Highest point
- Elevation: 448 m (1,470 ft)
- Prominence: 44 m (144 ft)
- Parent peak: Coity Mountain
- Listing: Tump

Naming
- Language of name: Welsh

Geography
- Location: Monmouthshire, Wales
- OS grid: SO291060
- Topo map: OS Explorer OL13S

= Mynydd Garnclochdy =

Mynydd Garnclochdy is a gentle summit on the long moorland ridge which extends south from the Blorenge towards Pontypool and which defines the boundary between the modern county of Monmouthshire to the east and the county borough of Torfaen to the west though historically it was entirely within the traditional county of Monmouthshire. Its summit, at a height of 448 m (1407 ft), is marked by a small cairn. The summit and the eastern slopes of the hill fall within the Brecon Beacons National Park. A southern top of the hill, Mynydd Garn-wen achieves a height of 436m, and carries a trig point further south again at an elevation of 425m. To the north the broad moorland ridge runs via a poorly defined 425m top and a col at 404m elevation just south of a minor east–west road, into Mynydd y Garn-fawr, east of Blaenavon.

==Geology==
The hill is formed from a succession of sedimentary rocks laid down during the Carboniferous period. The relatively flat summit area is formed from mudstones topped with a sandstone both within the Lower Coal Measures Formation of the South Wales Coal Measures Group. Beneath this and outcropping concentrically are more mudstones and sandstones forming the Bishopston Mudstone Formation (traditionally known as the ‘Middle Shale’). Because the beds dip westwards, the actual summit is formed by the outer concentric band of sandstone rather than the stratigraphically higher Coal Measures sandstone. This in turn is underlain by the Twrch Sandstone, a rough gritty rock traditionally known as the ‘Basal Grit’ (of the Millstone Grit Series).

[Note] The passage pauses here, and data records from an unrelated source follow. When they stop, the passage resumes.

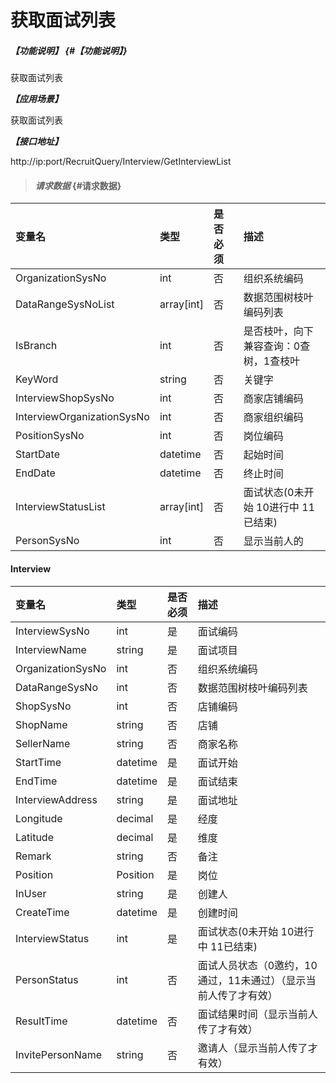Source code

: # 获取面试列表
##### _【功能说明】_ {#【功能说明】}

获取面试列表


_**【应用场景】**_

获取面试列表


_**【接口地址】**_

http://ip:port/RecruitQuery/Interview/GetInterviewList

> #### _请求数据_ {#请求数据}

| 变量名 | 类型 | 是否必须 | 描述 |
| :--- | :--- | :--- | :--- |
| OrganizationSysNo | int |否| 组织系统编码 |
| DataRangeSysNoList | array[int] | 否 | 数据范围树枝叶编码列表 |
| IsBranch | int | 否 | 是否枝叶，向下兼容查询：0查树，1查枝叶 |
| KeyWord| string| 否 |关键字|
| InterviewShopSysNo| int | 否 | 商家店铺编码|
| InterviewOrganizationSysNo| int | 否 | 商家组织编码|
| PositionSysNo| int | 否 | 岗位编码|
| StartDate| datetime| 否 | 起始时间|
| EndDate| datetime| 否|终止时间|
| InterviewStatusList|array[int] | 否|面试状态(0未开始 10进行中 11已结束)|
| PersonSysNo| int | 否 |显示当前人的|

#### Interview

| 变量名 | 类型 | 是否必须 | 描述 |
| :--- | :--- | :--- | :--- |
| InterviewSysNo| int | 是 | 面试编码 |
| InterviewName| string| 是 |面试项目|
| OrganizationSysNo | int |否| 组织系统编码 |
| DataRangeSysNo | int | 否 | 数据范围树枝叶编码列表 |
| ShopSysNo| int | 否 |店铺编码 |
| ShopName | string| 否 | 店铺 |
| SellerName| string| 否 | 商家名称|
| StartTime| datetime| 是 |面试开始 |
| EndTime| datetime| 是 |面试结束|
| InterviewAddress| string| 是 |面试地址 |
| Longitude| decimal| 是 |经度|
| Latitude| decimal| 是 |维度|
| Remark| string| 否 |备注|
| Position | Position| 是 | 岗位 |
| InUser| string| 是 |创建人 |
| CreateTime| datetime| 是 |创建时间 |
| InterviewStatus| int | 是 |面试状态(0未开始 10进行中 11已结束)|
| PersonStatus| int| 否 |面试人员状态（0邀约，10通过，11未通过）（显示当前人传了才有效） |
| ResultTime| datetime| 否 |面试结果时间（显示当前人传了才有效） |
| InvitePersonName| string| 否 |邀请人（显示当前人传了才有效） |


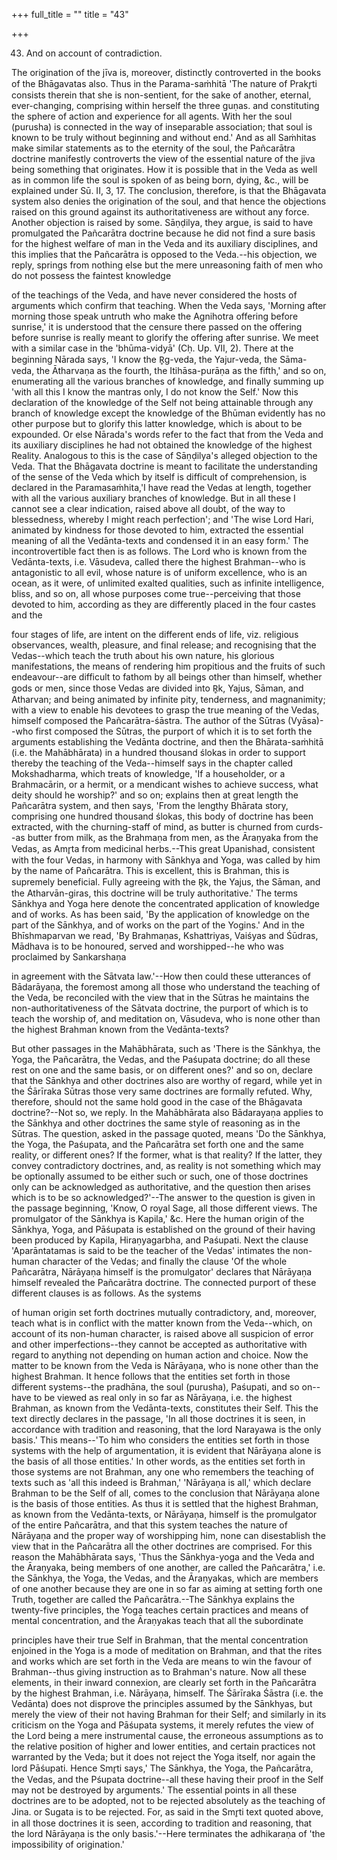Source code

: +++
full_title = ""
title = "43"

+++


43. And on account of contradiction.

The origination of the jīva is, moreover, distinctly controverted in the books of the Bhāgavatas also. Thus in the Parama-saṁhitā 'The nature of Prakr̥ti consists therein that she is non-sentient, for the sake of another, eternal, ever-changing, comprising within herself the three guṇas. and constituting the sphere of action and experience for all agents. With her the soul (purusha) is connected in the way of inseparable association; that soul is known to be truly without beginning and without end.' And as all Saṁhitas make similar statements as to the eternity of the soul, the Pañcarātra doctrine manifestly controverts the view of the essential nature of the jiva being something that originates. How it is possible that in the Veda as well as in common life the soul is spoken of as being born, dying, &c., will be explained under Sū. II, 3, 17. The conclusion, therefore, is that the Bhāgavata system also denies the origination of the soul, and that hence the objections raised on this ground against its authoritativeness are without any force. Another objection is raised by some. Sāṇḍilya, they argue, is said to have promulgated the Pañcarātra doctrine because he did not find a sure basis for the highest welfare of man in the Veda and its auxiliary disciplines, and this implies that the Pañcarātra is opposed to the Veda.--his objection, we reply, springs from nothing else but the mere unreasoning faith of men who do not possess the faintest knowledge

of the teachings of the Veda, and have never considered the hosts of arguments which confirm that teaching. When the Veda says, 'Morning after morning those speak untruth who make the Agnihotra offering before sunrise,' it is understood that the censure there passed on the offering before sunrise is really meant to glorify the offering after sunrise. We meet with a similar case in the 'bhūma-vidyā' (Cḥ. Up. VII, 2). There at the beginning Nārada says, 'I know the R̥g-veda, the Yajur-veda, the Sāma-veda, the Ātharvaṇa as the fourth, the Itihāsa-purāṇa as the fifth,' and so on, enumerating all the various branches of knowledge, and finally summing up 'with all this I know the mantras only, I do not know the Self.' Now this declaration of the knowledge of the Self not being attainable through any branch of knowledge except the knowledge of the Bhūman evidently has no other purpose but to glorify this latter knowledge, which is about to be expounded. Or else Nārada's words refer to the fact that from the Veda and its auxiliary disciplines he had not obtained the knowledge of the highest Reality. Analogous to this is the case of Sāṇḍilya's alleged objection to the Veda. That the Bhāgavata doctrine is meant to facilitate the understanding of the sense of the Veda which by itself is difficult of comprehension, is declared in the Paramasaṁhita,'I have read the Vedas at length, together with all the various auxiliary branches of knowledge. But in all these I cannot see a clear indication, raised above all doubt, of the way to blessedness, whereby I might reach perfection'; and 'The wise Lord Hari, animated by kindness for those devoted to him, extracted the essential meaning of all the Vedānta-texts and condensed it in an easy form.' The incontrovertible fact then is as follows. The Lord who is known from the Vedānta-texts, i.e. Vāsudeva, called there the highest Brahman--who is antagonistic to all evil, whose nature is of uniform excellence, who is an ocean, as it were, of unlimited exalted qualities, such as infinite intelligence, bliss, and so on, all whose purposes come true--perceiving that those devoted to him, according as they are differently placed in the four castes and the

four stages of life, are intent on the different ends of life, viz. religious observances, wealth, pleasure, and final release; and recognising that the Vedas--which teach the truth about his own nature, his glorious manifestations, the means of rendering him propitious and the fruits of such endeavour--are difficult to fathom by all beings other than himself, whether gods or men, since those Vedas are divided into R̥k, Yajus, Sāman, and Atharvan; and being animated by infinite pity, tenderness, and magnanimity; with a view to enable his devotees to grasp the true meaning of the Vedas, himself composed the Pañcarātra-śāstra. The author of the Sūtras (Vyāsa)--who first composed the Sūtras, the purport of which it is to set forth the arguments establishing the Vedānta doctrine, and then the Bhārata-saṁhitā (i.e. the Mahābhārata) in a hundred thousand ślokas in order to support thereby the teaching of the Veda--himself says in the chapter called Mokshadharma, which treats of knowledge, 'If a householder, or a Brahmacārin, or a hermit, or a mendicant wishes to achieve success, what deity should he worship?' and so on; explains then at great length the Pañcarātra system, and then says, 'From the lengthy Bhārata story, comprising one hundred thousand ślokas, this body of doctrine has been extracted, with the churning-staff of mind, as butter is churned from curds--as butter from milk, as the Brahmaṇa from men, as the Āraṇyaka from the Vedas, as Amr̥ta from medicinal herbs.--This great Upanishad, consistent with the four Vedas, in harmony with Sānkhya and Yoga, was called by him by the name of Pañcarātra. This is excellent, this is Brahman, this is supremely beneficial. Fully agreeing with the R̥k, the Yajus, the Sāman, and the Atharvān-giras, this doctrine will be truly authoritative.' The terms Sānkhya and Yoga here denote the concentrated application of knowledge and of works. As has been said, 'By the application of knowledge on the part of the Sānkhya, and of works on the part of the Yogins.' And in the Bhīshmaparvan we read, 'By Brahmaṇas, Kshattriyas, Vaiśyas and Śūdras, Mādhava is to be honoured, served and worshipped--he who was proclaimed by Sankarshaṇa

in agreement with the Sātvata law.'--How then could these utterances of Bādarāyaṇa, the foremost among all those who understand the teaching of the Veda, be reconciled with the view that in the Sūtras he maintains the non-authoritativeness of the Sātvata doctrine, the purport of which is to teach the worship of, and meditation on, Vāsudeva, who is none other than the highest Brahman known from the Vedānta-texts?

But other passages in the Mahābhārata, such as 'There is the Sānkhya, the Yoga, the Pañcarātra, the Vedas, and the Paśupata doctrine; do all these rest on one and the same basis, or on different ones?' and so on, declare that the Sānkhya and other doctrines also are worthy of regard, while yet in the Śārīraka Sūtras those very same doctrines are formally refuted. Why, therefore, should not the same hold good in the case of the Bhāgavata doctrine?--Not so, we reply. In the Mahābhārata also Bādarayaṇa applies to the Sānkhya and other doctrines the same style of reasoning as in the Sūtras. The question, asked in the passage quoted, means 'Do the Sānkhya, the Yoga, the Paśupata, and the Pañcarātra set forth one and the same reality, or different ones? If the former, what is that reality? If the latter, they convey contradictory doctrines, and, as reality is not something which may be optionally assumed to be either such or such, one of those doctrines only can be acknowledged as authoritative, and the question then arises which is to be so acknowledged?'--The answer to the question is given in the passage beginning, 'Know, O royal Sage, all those different views. The promulgator of the Sānkhya is Kapila,' &c. Here the human origin of the Sānkhya, Yoga, and Pāśupata is established on the ground of their having been produced by Kapila, Hiraṇyagarbha, and Paśupati. Next the clause 'Aparāntatamas is said to be the teacher of the Vedas' intimates the non-human character of the Vedas; and finally the clause 'Of the whole Pañcarātra, Nārāyaṇa himself is the promulgator' declares that Nārāyaṇa himself revealed the Pañcarātra doctrine. The connected purport of these different clauses is as follows. As the systems

of human origin set forth doctrines mutually contradictory, and, moreover, teach what is in conflict with the matter known from the Veda--which, on account of its non-human character, is raised above all suspicion of error and other imperfections--they cannot be accepted as authoritative with regard to anything not depending on human action and choice. Now the matter to be known from the Veda is Nārāyaṇa, who is none other than the highest Brahman. It hence follows that the entities set forth in those different systems--the pradhāna, the soul (purusha), Paśupati, and so on--have to be viewed as real only in so far as Nārāyaṇa, i.e. the highest Brahman, as known from the Vedānta-texts, constitutes their Self. This the text directly declares in the passage, 'In all those doctrines it is seen, in accordance with tradition and reasoning, that the lord Narayawa is the only basis.' This means--'To him who considers the entities set forth in those systems with the help of argumentation, it is evident that Nārāyaṇa alone is the basis of all those entities.' In other words, as the entities set forth in those systems are not Brahman, any one who remembers the teaching of texts such as 'all this indeed is Brahman,' 'Nārāyaṇa is all,' which declare Brahman to be the Self of all, comes to the conclusion that Nārāyaṇa alone is the basis of those entities. As thus it is settled that the highest Brahman, as known from the Vedānta-texts, or Nārāyaṇa, himself is the promulgator of the entire Pañcarātra, and that this system teaches the nature of Nārāyaṇa and the proper way of worshipping him, none can disestablish the view that in the Pañcarātra all the other doctrines are comprised. For this reason the Mahābhārata says, 'Thus the Sānkhya-yoga and the Veda and the Āraṇyaka, being members of one another, are called the Pañcarātra,' i.e. the Sānkhya, the Yoga, the Vedas, and the Āraṇyakas, which are members of one another because they are one in so far as aiming at setting forth one Truth, together are called the Pañcarātra.--The Sānkhya explains the twenty-five principles, the Yoga teaches certain practices and means of mental concentration, and the Āraṇyakas teach that all the subordinate

principles have their true Self in Brahman, that the mental concentration enjoined in the Yoga is a mode of meditation on Brahman, and that the rites and works which are set forth in the Veda are means to win the favour of Brahman--thus giving instruction as to Brahman's nature. Now all these elements, in their inward connexion, are clearly set forth in the Pañcarātra by the highest Brahman, i.e. Nārāyaṇa, himself. The Śārīraka Śāstra (i.e. the Vedānta) does not disprove the principles assumed by the Sānkhyas, but merely the view of their not having Brahman for their Self; and similarly in its criticism on the Yoga and Pāśupata systems, it merely refutes the view of the Lord being a mere instrumental cause, the erroneous assumptions as to the relative position of higher and lower entities, and certain practices not warranted by the Veda; but it does not reject the Yoga itself, nor again the lord Pāśupati. Hence Smr̥ti says,' The Sānkhya, the Yoga, the Pañcarātra, the Vedas, and the Pśupata doctrine--all these having their proof in the Self may not be destroyed by arguments.' The essential points in all these doctrines are to be adopted, not to be rejected absolutely as the teaching of Jina. or Sugata is to be rejected. For, as said in the Smr̥ti text quoted above, in all those doctrines it is seen, according to tradition and reasoning, that the lord Nārāyaṇa is the only basis.'--Here terminates the adhikaraṇa of 'the impossibility of origination.'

Beneath these are a series of limestones of different character, some of which are dolomitised and some of which have been quarried for lime production and in connection with the former ironworking industry. The Carboniferous Limestone sits atop a thick pile of brown/red coloured mudstones and sandstones which make up the Old Red Sandstone laid down during the Devonian period. The whole sequence dips slightly to the west into the coalfield and is crossed by a number of small geological faults. A handful of small landslips of unknown age affect the lower slopes of the hill in places.

==Archaeology==
A Bronze Age cairn sits on the hill's 425m northern top. Small disused quarries once worked for limestone are scattered about the hill's eastern edge.

==Access==
The upper parts of the hill and much of its western slopes are mapped as access land. Various restricted byways run to its west and north whilst access from the east is gained via public footpaths. The Cambrian Way long distance footpath runs south to north over this hill.